Passage provided:
____________________

The 2012 season was the Kansas City Chiefs' 43rd in the National Football League (NFL), their 53rd overall and their first and only full season under head coach Romeo Crennel, who had served as the interim head coach for the final three games of the 2011 season following Todd Haley's termination. The Chiefs failed to rebound from their 7–9 record in 2011, and were eliminated from playoff contention in Week 12. Although they shared the same 2–14 record as the Jacksonville Jaguars for the worst record of the season, the Chiefs had a lower strength of schedule, so they were awarded the first pick in the 2013 NFL Draft. The Chiefs went 0–12 against AFC opponents in 2012; their only wins of the season were from NFC teams, against the Carolina Panthers and New Orleans Saints. In 2017, ESPN.com named the 2012 season the Chiefs’ worst in franchise history. The season remains, as of 2023, the most recent season that the Chiefs had a losing record.

On December 1, 2012, the day before the Chiefs' week 13 game against the Carolina Panthers, linebacker Jovan Belcher murdered his girlfriend then drove to Arrowhead Stadium where he killed himself in front of Crennel and general manager Scott Pioli. The Chiefs held a moment of silence for domestic violence victims and the teams met for a prayer on the field prior to the game.

____________________

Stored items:
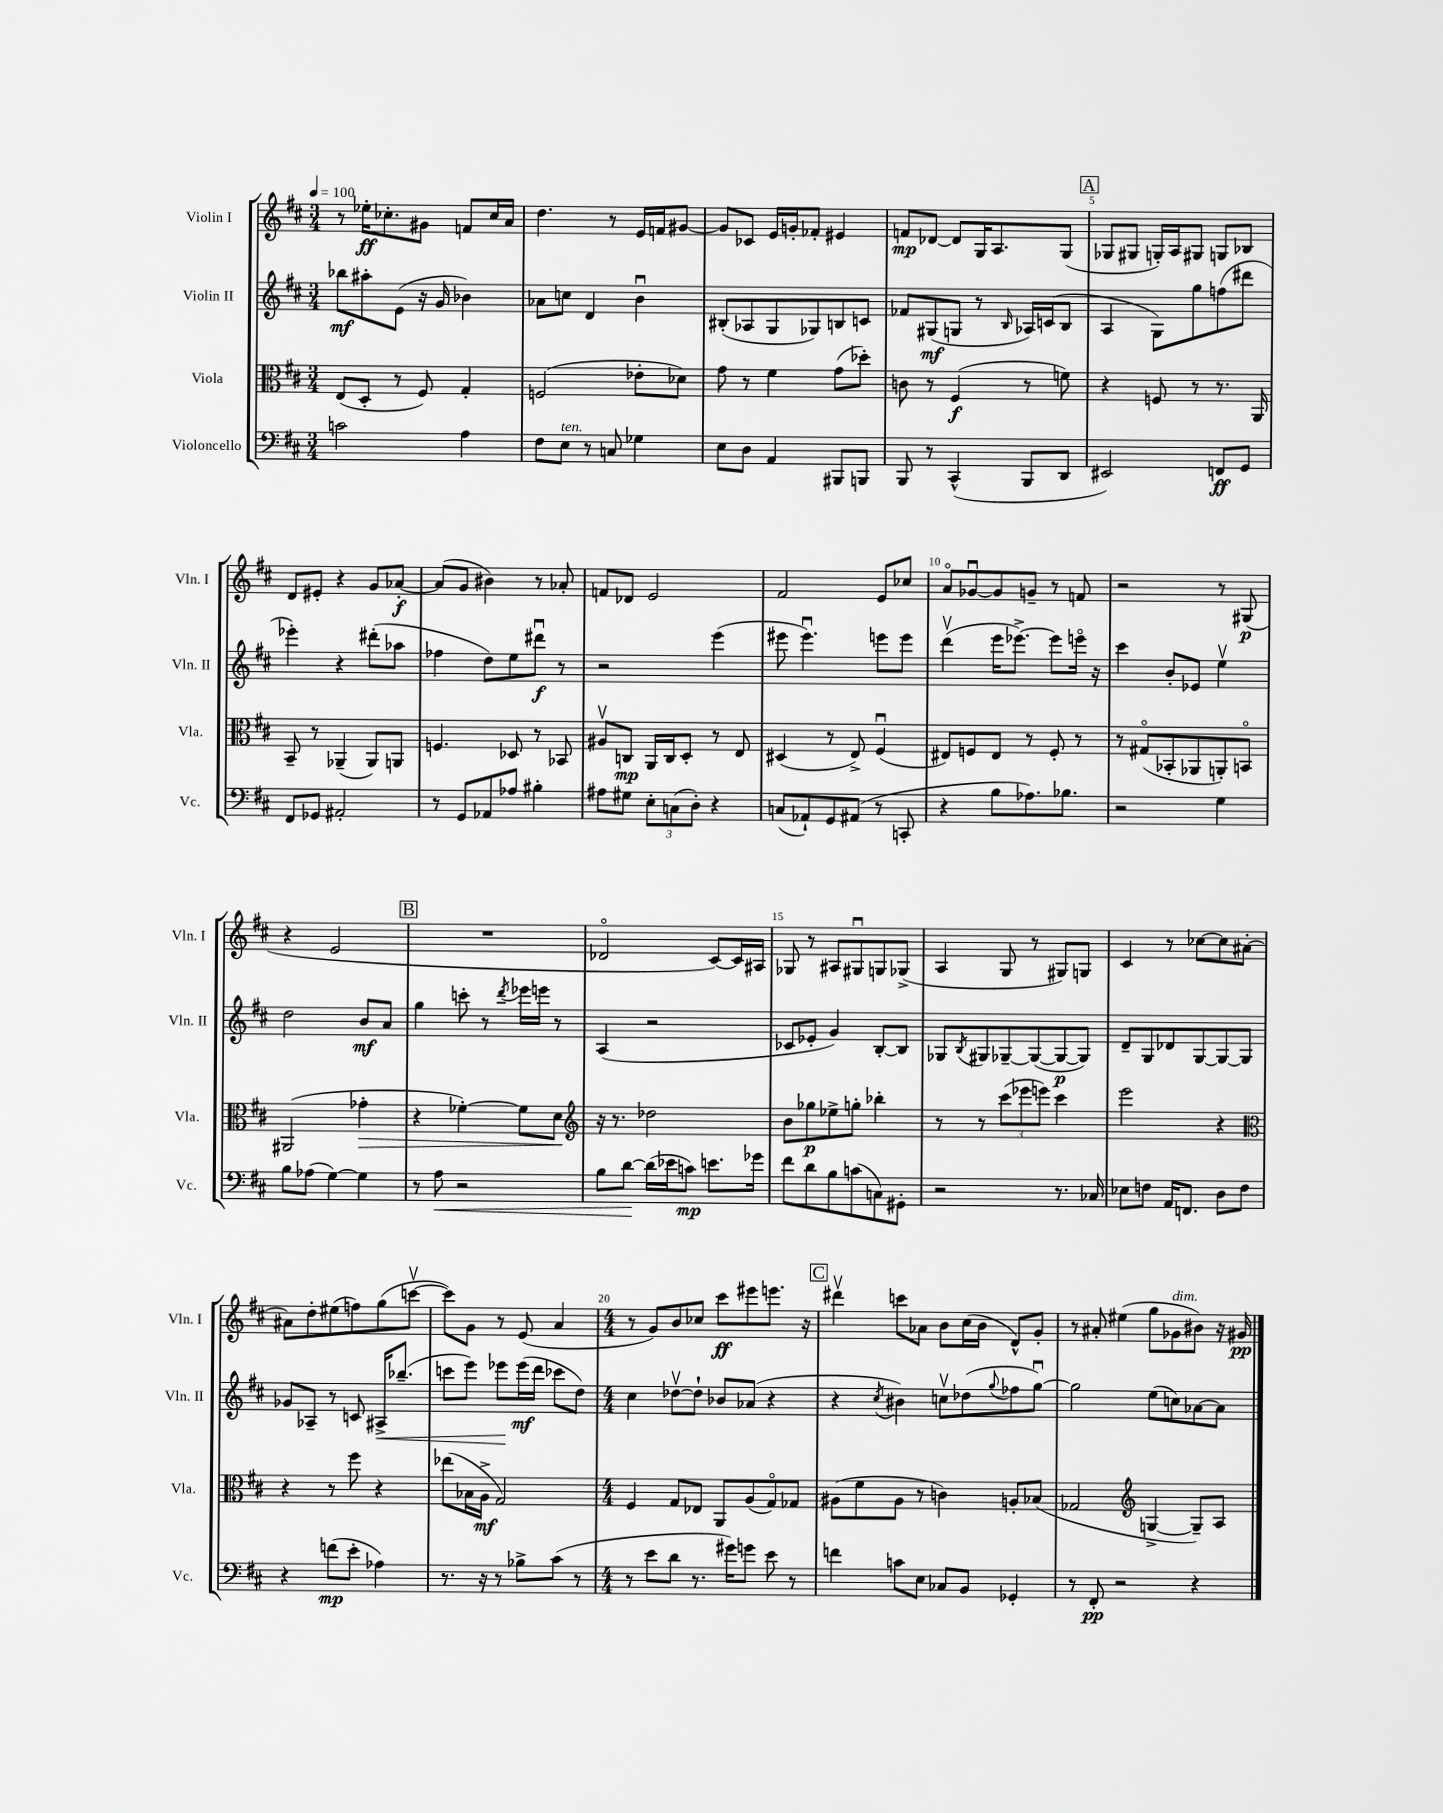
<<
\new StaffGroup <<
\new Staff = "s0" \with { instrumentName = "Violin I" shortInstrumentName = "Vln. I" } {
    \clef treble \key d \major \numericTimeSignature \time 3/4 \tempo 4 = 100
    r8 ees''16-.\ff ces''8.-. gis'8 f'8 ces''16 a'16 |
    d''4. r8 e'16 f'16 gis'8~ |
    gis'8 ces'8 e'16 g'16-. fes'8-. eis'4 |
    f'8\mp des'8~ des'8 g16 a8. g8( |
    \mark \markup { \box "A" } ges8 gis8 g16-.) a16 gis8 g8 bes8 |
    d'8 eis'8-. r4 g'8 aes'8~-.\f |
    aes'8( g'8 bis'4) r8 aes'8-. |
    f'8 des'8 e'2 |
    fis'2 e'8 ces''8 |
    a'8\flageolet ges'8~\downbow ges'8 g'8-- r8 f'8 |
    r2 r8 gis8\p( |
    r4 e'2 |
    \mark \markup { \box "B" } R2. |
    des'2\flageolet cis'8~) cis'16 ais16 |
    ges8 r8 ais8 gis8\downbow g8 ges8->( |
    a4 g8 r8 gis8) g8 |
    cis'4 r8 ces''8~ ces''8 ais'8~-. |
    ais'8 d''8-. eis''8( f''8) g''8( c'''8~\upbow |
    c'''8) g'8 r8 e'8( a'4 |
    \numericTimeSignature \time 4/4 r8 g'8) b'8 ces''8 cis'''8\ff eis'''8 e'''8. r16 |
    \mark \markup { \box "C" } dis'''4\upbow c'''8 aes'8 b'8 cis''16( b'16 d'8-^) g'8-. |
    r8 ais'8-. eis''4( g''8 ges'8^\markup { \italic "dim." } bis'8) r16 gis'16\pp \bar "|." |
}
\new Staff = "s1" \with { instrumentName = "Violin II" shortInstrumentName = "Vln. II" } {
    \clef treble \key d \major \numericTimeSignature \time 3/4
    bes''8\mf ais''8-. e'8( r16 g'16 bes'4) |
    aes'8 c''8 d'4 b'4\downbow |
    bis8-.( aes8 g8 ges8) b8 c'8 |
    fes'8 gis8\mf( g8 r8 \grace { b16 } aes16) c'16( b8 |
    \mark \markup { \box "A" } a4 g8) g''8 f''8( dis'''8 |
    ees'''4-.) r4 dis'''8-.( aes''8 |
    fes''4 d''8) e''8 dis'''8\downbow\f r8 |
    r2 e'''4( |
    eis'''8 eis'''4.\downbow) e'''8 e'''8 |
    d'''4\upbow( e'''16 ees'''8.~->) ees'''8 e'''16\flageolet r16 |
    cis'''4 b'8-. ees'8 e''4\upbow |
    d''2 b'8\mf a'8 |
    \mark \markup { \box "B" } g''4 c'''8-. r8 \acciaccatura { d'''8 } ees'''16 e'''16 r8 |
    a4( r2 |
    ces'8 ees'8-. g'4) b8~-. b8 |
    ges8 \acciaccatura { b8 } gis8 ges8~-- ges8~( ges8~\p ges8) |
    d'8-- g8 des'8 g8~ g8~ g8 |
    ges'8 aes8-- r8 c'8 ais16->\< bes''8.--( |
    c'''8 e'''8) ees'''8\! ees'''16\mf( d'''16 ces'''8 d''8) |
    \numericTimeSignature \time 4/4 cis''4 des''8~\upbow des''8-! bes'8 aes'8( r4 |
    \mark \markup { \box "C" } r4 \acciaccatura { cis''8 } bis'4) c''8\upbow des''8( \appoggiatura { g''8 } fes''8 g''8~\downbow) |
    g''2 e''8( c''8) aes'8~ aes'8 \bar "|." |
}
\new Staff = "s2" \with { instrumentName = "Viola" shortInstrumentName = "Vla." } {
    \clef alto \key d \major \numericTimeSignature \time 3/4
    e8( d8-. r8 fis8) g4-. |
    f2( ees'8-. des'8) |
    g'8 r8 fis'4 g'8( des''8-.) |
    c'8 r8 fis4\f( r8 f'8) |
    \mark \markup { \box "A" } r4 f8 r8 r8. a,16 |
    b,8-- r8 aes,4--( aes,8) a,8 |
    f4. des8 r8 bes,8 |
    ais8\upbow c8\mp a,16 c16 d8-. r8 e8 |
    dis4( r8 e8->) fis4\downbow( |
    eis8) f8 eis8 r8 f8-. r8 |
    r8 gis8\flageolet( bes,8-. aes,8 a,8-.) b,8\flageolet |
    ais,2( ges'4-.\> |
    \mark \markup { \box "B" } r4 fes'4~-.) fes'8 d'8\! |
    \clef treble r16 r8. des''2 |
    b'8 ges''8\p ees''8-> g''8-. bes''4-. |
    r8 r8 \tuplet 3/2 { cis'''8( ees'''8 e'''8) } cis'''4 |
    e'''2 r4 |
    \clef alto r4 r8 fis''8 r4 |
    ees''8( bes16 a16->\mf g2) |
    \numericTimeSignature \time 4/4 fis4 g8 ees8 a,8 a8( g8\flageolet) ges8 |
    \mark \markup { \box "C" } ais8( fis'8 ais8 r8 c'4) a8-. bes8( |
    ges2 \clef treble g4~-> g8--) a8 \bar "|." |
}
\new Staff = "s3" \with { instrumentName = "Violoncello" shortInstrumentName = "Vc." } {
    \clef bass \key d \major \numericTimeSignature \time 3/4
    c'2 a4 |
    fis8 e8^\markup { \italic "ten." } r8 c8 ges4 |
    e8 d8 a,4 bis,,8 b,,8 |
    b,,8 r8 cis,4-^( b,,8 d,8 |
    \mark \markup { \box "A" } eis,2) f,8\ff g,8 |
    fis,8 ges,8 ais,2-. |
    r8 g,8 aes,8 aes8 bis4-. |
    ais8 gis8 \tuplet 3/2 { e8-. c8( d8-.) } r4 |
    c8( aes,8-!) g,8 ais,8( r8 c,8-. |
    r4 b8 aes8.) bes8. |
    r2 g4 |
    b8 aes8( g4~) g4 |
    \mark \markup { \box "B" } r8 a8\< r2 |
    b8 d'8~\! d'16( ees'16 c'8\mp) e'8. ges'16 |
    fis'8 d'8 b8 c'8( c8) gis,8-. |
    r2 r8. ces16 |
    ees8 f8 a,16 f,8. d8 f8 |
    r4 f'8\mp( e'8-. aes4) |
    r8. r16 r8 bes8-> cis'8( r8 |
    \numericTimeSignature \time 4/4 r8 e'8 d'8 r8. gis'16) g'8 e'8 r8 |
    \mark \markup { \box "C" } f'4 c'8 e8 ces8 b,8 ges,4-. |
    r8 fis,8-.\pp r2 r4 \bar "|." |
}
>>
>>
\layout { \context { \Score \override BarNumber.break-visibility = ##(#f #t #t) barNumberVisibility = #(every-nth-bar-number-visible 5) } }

____________________

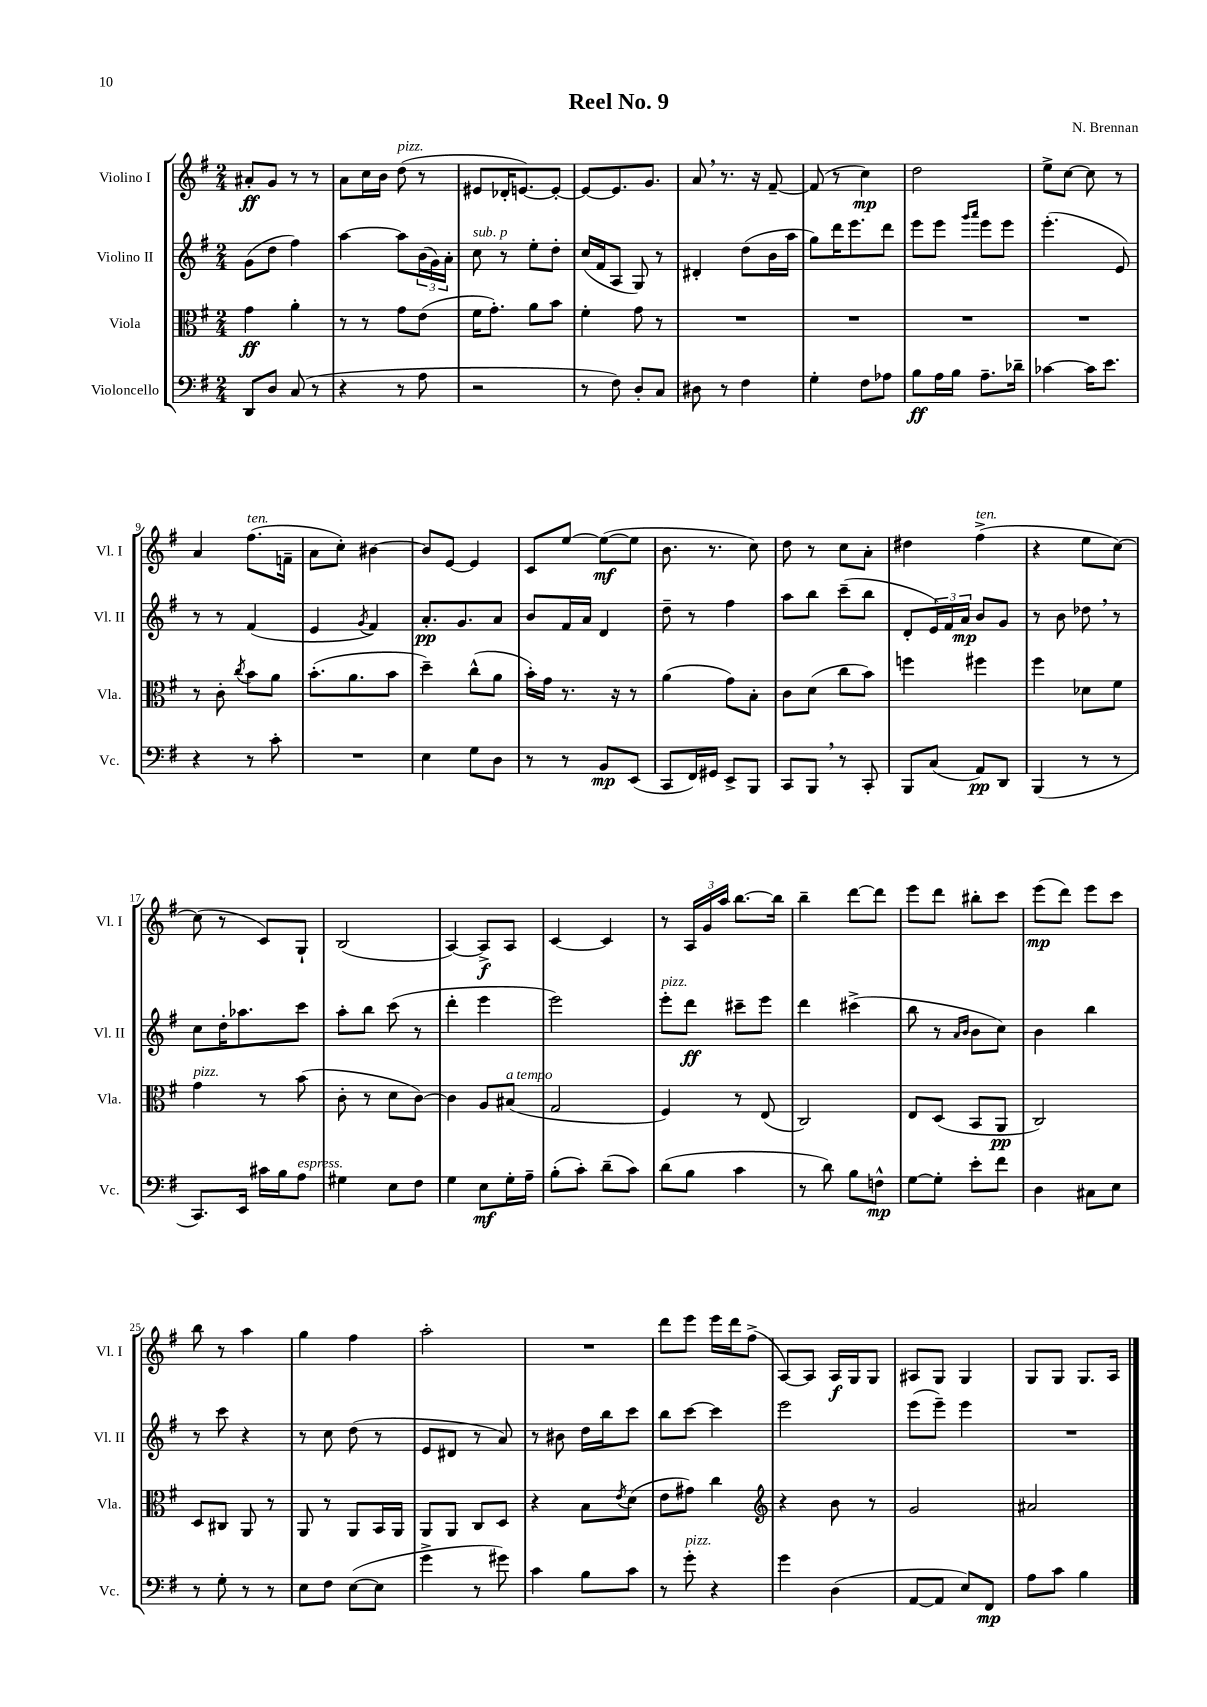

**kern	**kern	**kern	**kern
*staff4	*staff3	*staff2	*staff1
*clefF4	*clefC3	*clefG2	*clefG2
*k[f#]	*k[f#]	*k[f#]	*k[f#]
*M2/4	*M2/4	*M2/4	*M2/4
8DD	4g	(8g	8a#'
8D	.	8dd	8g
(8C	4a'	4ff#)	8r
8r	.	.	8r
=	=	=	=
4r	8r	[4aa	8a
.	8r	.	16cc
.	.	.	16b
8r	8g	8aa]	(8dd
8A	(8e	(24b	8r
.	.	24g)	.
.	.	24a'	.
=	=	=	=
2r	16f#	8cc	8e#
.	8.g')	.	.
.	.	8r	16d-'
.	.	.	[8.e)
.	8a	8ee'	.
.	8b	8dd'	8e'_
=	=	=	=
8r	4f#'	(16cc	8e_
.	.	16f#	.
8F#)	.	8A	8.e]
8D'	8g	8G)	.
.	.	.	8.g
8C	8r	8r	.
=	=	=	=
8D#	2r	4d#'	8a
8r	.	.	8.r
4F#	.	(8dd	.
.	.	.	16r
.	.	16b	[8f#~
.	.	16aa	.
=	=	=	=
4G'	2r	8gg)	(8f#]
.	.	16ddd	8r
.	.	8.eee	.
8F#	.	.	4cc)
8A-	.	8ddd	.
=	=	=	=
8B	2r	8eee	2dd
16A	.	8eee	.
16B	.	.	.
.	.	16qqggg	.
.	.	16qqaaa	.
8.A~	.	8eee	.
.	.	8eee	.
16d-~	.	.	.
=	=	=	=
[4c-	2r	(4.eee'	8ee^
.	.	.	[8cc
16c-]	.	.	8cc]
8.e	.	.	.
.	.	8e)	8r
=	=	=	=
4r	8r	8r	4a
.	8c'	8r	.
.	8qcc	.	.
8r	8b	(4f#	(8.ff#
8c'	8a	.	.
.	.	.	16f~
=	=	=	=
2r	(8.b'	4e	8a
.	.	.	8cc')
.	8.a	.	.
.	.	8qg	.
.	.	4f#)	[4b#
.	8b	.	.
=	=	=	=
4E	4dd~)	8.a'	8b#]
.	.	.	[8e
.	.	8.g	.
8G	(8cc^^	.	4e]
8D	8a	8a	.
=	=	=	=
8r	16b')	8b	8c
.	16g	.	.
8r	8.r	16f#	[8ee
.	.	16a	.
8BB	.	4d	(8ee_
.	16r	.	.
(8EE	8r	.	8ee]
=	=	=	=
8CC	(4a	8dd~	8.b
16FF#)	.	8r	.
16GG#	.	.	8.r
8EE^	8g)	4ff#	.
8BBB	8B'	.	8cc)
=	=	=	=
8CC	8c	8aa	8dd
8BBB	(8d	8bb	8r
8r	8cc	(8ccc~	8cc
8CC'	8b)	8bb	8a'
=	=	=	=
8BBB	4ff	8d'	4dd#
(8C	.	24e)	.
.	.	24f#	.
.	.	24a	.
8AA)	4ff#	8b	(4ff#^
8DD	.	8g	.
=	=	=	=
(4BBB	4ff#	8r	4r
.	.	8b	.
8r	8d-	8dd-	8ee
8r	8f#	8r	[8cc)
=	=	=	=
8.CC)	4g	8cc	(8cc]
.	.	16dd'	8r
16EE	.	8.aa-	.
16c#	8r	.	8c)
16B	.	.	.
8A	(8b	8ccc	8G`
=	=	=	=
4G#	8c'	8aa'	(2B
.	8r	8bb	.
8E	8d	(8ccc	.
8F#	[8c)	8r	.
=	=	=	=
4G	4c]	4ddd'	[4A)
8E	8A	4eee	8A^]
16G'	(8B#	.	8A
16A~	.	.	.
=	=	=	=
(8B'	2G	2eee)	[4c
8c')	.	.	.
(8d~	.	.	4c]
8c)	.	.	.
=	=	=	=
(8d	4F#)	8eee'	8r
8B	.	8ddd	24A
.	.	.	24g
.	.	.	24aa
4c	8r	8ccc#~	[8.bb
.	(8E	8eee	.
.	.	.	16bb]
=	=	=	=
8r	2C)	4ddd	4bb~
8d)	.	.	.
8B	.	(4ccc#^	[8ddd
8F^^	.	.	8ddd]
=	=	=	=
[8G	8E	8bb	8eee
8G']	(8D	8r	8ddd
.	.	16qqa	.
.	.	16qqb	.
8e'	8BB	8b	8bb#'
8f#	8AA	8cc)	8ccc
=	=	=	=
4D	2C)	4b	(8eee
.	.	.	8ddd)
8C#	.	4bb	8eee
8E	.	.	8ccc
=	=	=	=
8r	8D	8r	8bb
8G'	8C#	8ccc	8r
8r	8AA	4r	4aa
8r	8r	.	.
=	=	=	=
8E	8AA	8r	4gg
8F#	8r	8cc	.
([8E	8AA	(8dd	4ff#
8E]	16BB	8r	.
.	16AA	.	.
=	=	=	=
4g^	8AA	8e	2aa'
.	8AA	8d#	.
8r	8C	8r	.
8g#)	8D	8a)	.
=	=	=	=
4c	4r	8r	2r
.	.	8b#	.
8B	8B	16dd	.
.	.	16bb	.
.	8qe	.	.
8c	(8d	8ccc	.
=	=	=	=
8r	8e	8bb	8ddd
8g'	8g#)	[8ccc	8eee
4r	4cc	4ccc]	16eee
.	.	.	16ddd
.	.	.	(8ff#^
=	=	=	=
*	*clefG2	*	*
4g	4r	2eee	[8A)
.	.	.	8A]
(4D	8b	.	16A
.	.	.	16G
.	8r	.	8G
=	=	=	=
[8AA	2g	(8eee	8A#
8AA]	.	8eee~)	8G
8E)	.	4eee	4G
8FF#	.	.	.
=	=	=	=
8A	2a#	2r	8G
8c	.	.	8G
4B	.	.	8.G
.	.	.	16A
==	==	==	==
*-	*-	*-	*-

____________________

Exercise details:
In the text on the Kansas City Chiefs' 2012 season, what gave the Chiefs the first pick in the 2013 NFL Draft over the Jacksonville Jaguars? The material bears no relation to the text.

Response to this exercise:
Both teams finished 2–14, but the Chiefs had a lower strength of schedule.